— Start of Extract to read —
Your Worst

scheherazade_79 said:
Time to take off your halos and get onto the confession stand. :devil:

What's the worst thing you've done in each of the following areas of your life? By 'worst' I'm talking about the uncool little things that you'd feel ashamed to own up to.

Sex Never saw the small penis again - just did not call him and I feel bad that I never called him again.

Cooking I am too good a chef and never make mistakes.

Work An excuse I used for being late once was that I was having sex. How does an employer respond? They do not- lol - and I never got fired for using it.

Friendship Pseudo-sex with friends boyfriend, not proud of it. Feel awful to this day.

Stoned / Drunken Antics I am mostly fun and can't recall - a good sign.

School Exams Aced them without study.

Rude Behaviour to Random Strangers People in grocery lines who don't get me kicking their baskets out of my way when they are still shopping. Fools!
— End of Extract to read —
— Start of Data entries —
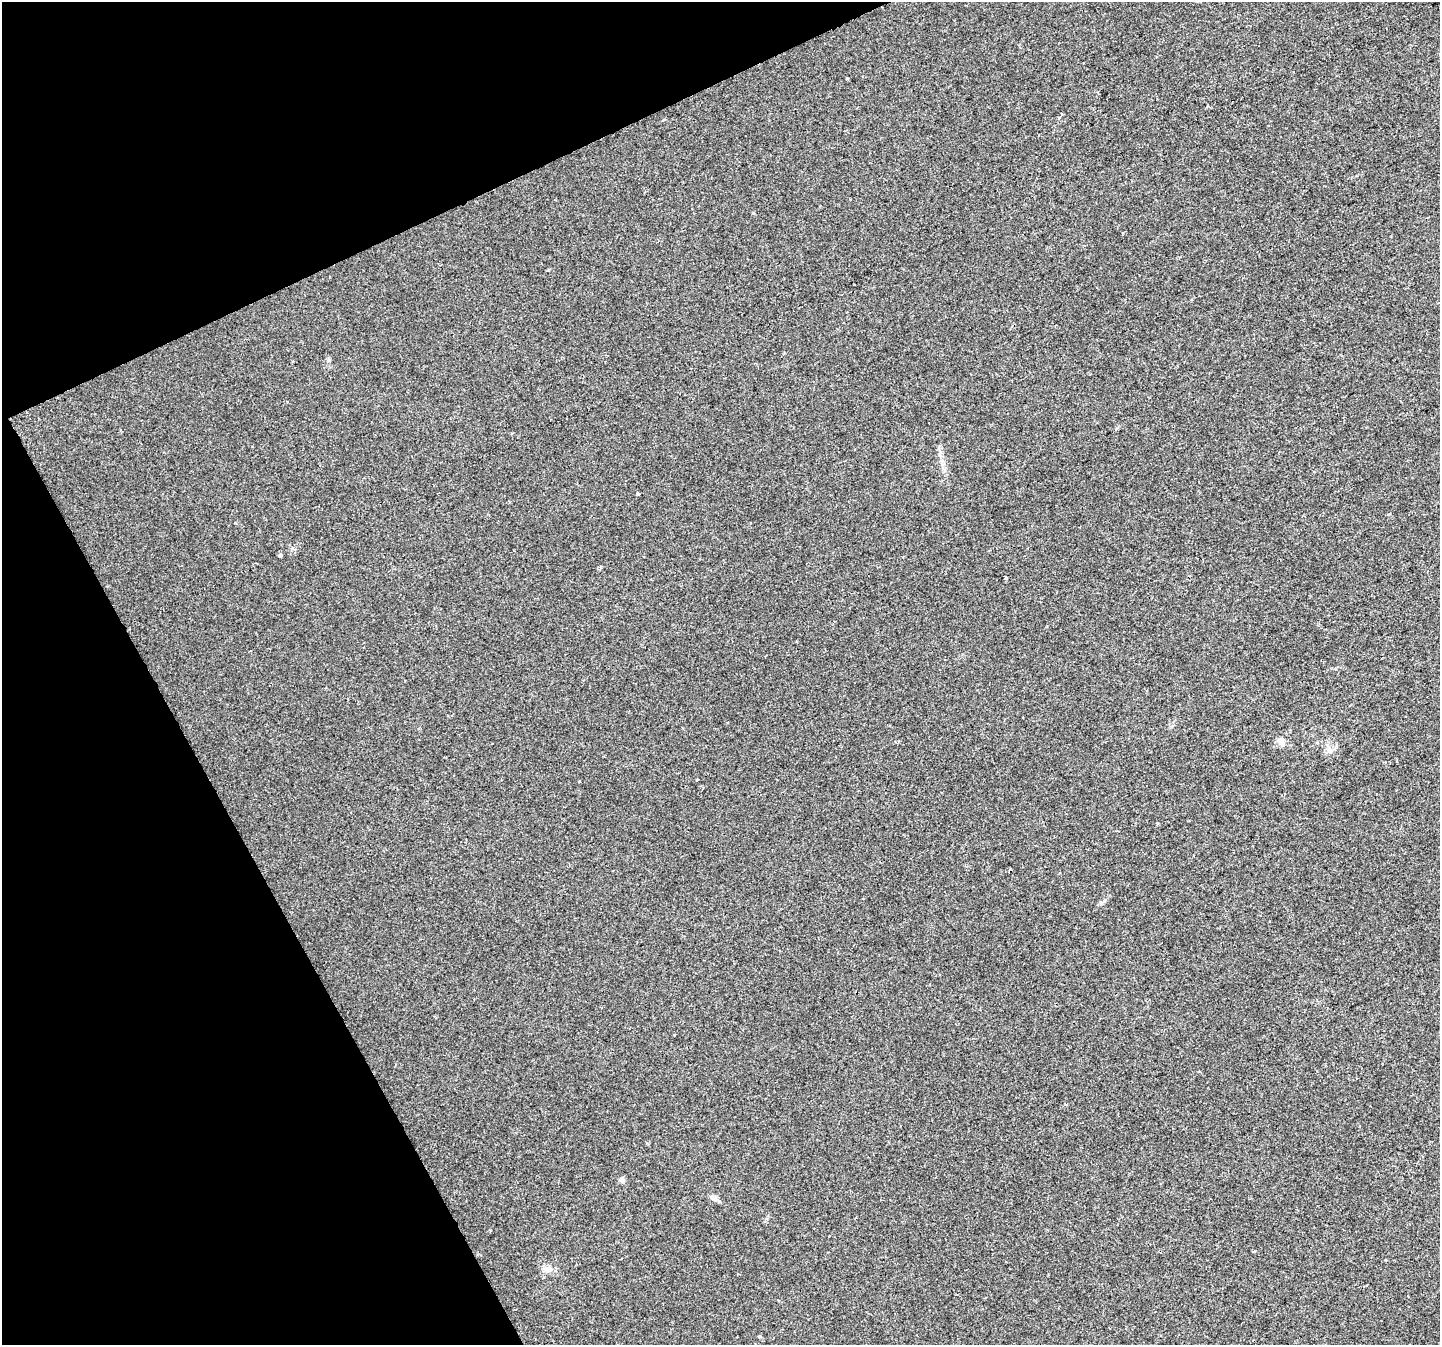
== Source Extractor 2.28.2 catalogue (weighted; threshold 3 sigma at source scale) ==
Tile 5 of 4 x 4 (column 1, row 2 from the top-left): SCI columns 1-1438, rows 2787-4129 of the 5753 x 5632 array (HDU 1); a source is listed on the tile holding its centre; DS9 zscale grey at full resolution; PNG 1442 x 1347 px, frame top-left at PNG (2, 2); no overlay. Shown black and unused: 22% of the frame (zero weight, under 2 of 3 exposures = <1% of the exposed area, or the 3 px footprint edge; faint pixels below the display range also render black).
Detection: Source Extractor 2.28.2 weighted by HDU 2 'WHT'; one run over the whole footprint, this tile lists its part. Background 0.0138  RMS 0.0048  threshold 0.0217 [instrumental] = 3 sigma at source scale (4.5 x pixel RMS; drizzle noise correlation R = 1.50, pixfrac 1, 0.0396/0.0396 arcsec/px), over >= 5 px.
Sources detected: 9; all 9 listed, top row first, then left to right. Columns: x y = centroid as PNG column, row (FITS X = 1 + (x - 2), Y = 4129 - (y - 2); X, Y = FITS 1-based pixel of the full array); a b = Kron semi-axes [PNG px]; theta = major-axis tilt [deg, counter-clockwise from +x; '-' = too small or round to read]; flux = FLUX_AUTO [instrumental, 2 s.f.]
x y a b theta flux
— End of Data entries —
— Start of Data entries —
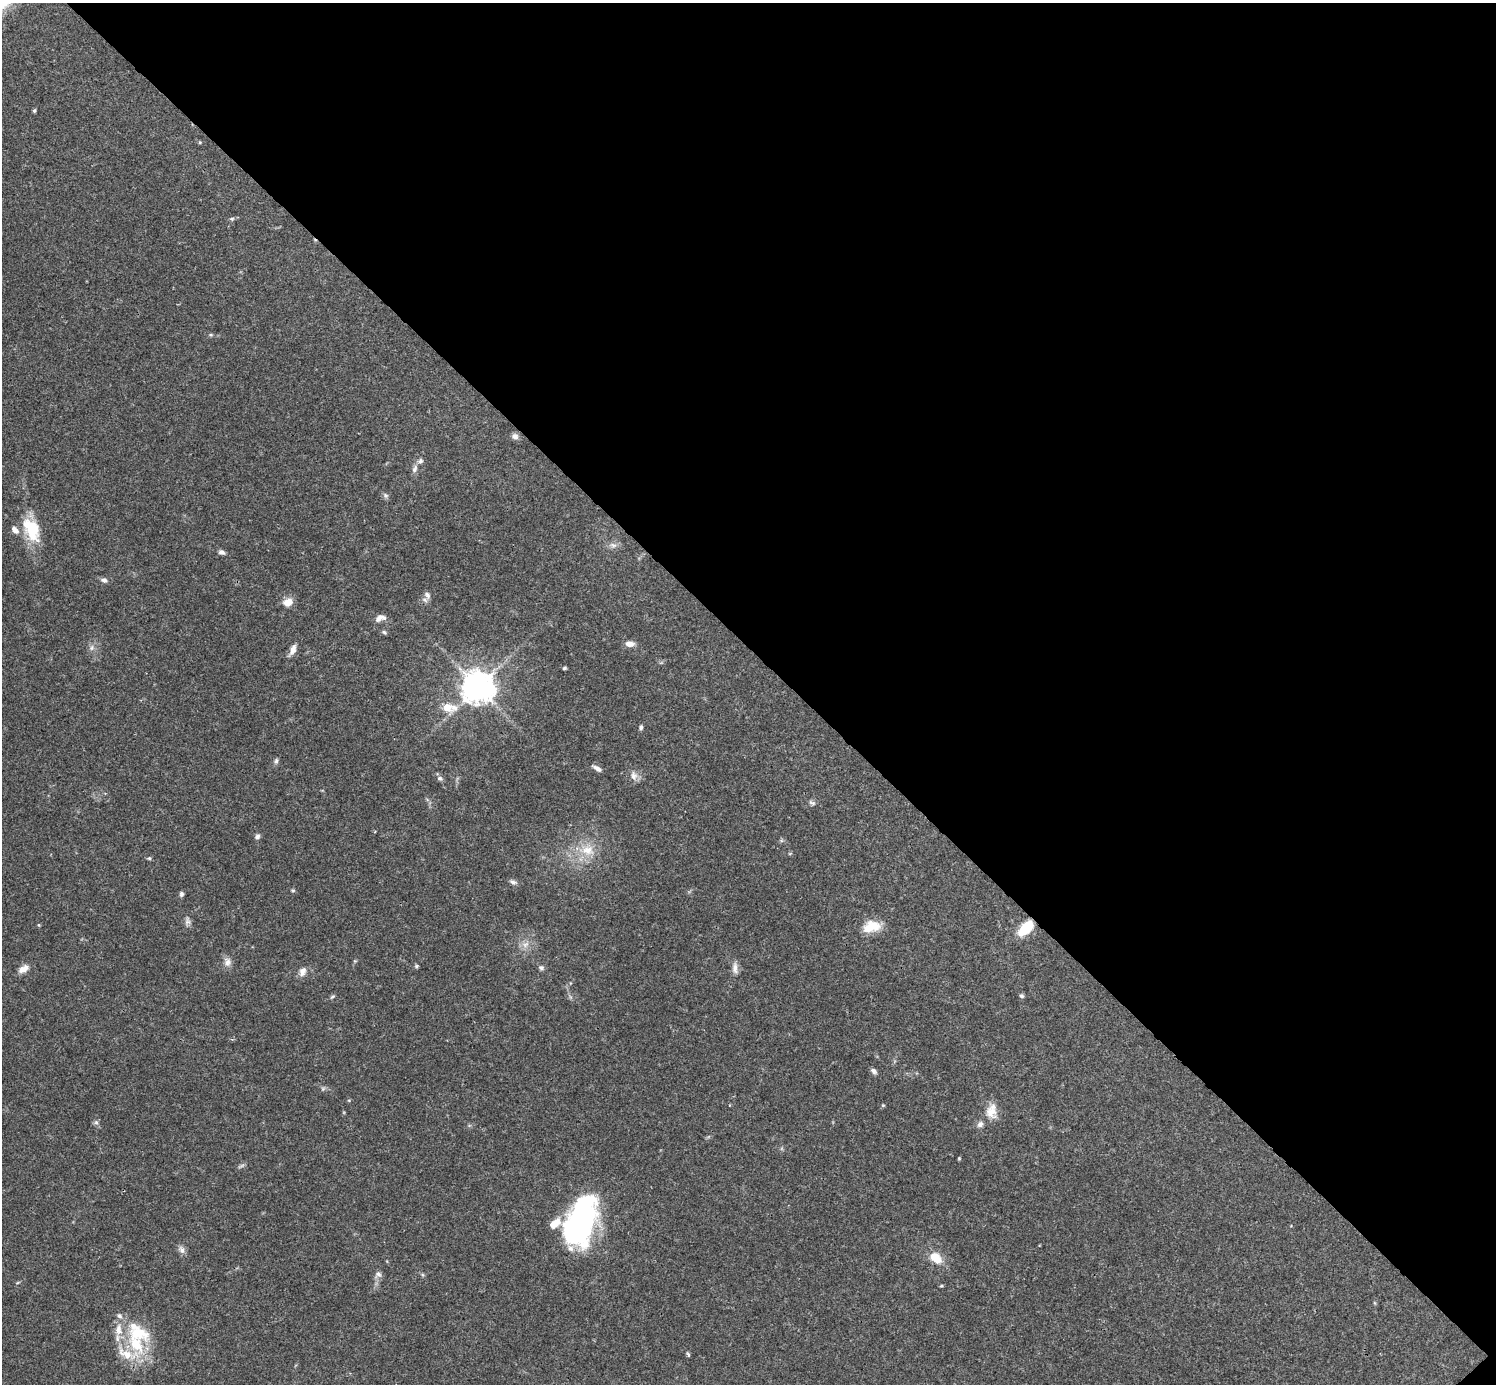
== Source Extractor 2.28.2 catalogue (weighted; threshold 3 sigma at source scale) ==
— End of Data entries —
— Start of Data entries —
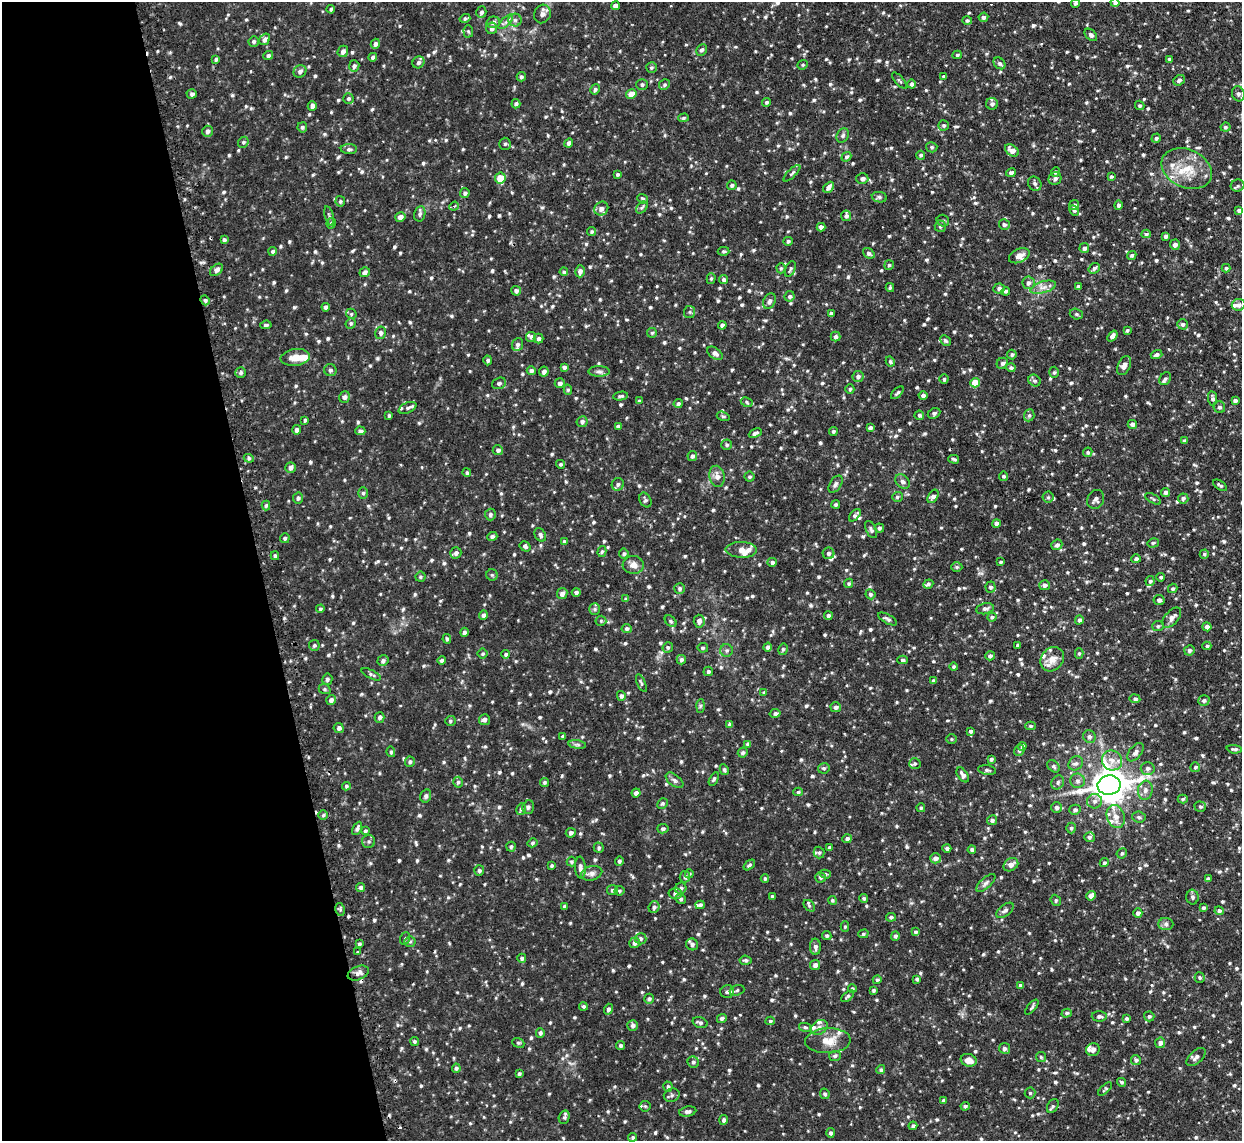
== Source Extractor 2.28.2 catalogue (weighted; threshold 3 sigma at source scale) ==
— End of Data entries —
> [Directives]
**1.** Which areas of life does the forum post name as headings for its confessions?
**2.** Can you write the next part of the forum post, picking up after its final line?
The records play no part here.

> [Answers to the problems]
**1.**
Sex
Cooking
Work
Friendship
Stoned / Drunken Antics
School Exams
Rude Behaviour to Random Strangers

**2.**
Blonde Moments Me? LOL

Unlawful Activity I may have been bad, but never unlawful - knowingly.

So now I'm sitting back and wondering if you will respond? :D
 
Sex
Well, aside from the obvious daydreaming about women while fucking my husband, there is the fact that although I am usually quiet when turned on I learned to talk really kinky to get my husband off faster so that sex would get over faster. Men just didn't do it for me.

Cooking
I am a really good cook, but when I get nervous, things tend to become a little more cooked than they should. So the first time I cook someone a meal they are usually un impressed

Work
I take toilet breaks so I can text my roommates.

Friendship
In Middle school a friend was constantly telling me that my mom must not care too much about me because I was never allowed to do a lot of things that she was (like being out after 10) so I told her straight up that her mom was a breeder and didn't give a damn about her and that it was obvious because she was always letting her do dangerous crap like being out at all hours, driving around with grown men and doing drugs. I lost a friend over it.

Stoned / Drunken Antics
Never been stoned but I get really self deprecating when I am drunk and I belittle myself and my intellect when I have been in my cups.

School Exams
I am a goody two shoes, the worst I've done is guess on a scantron.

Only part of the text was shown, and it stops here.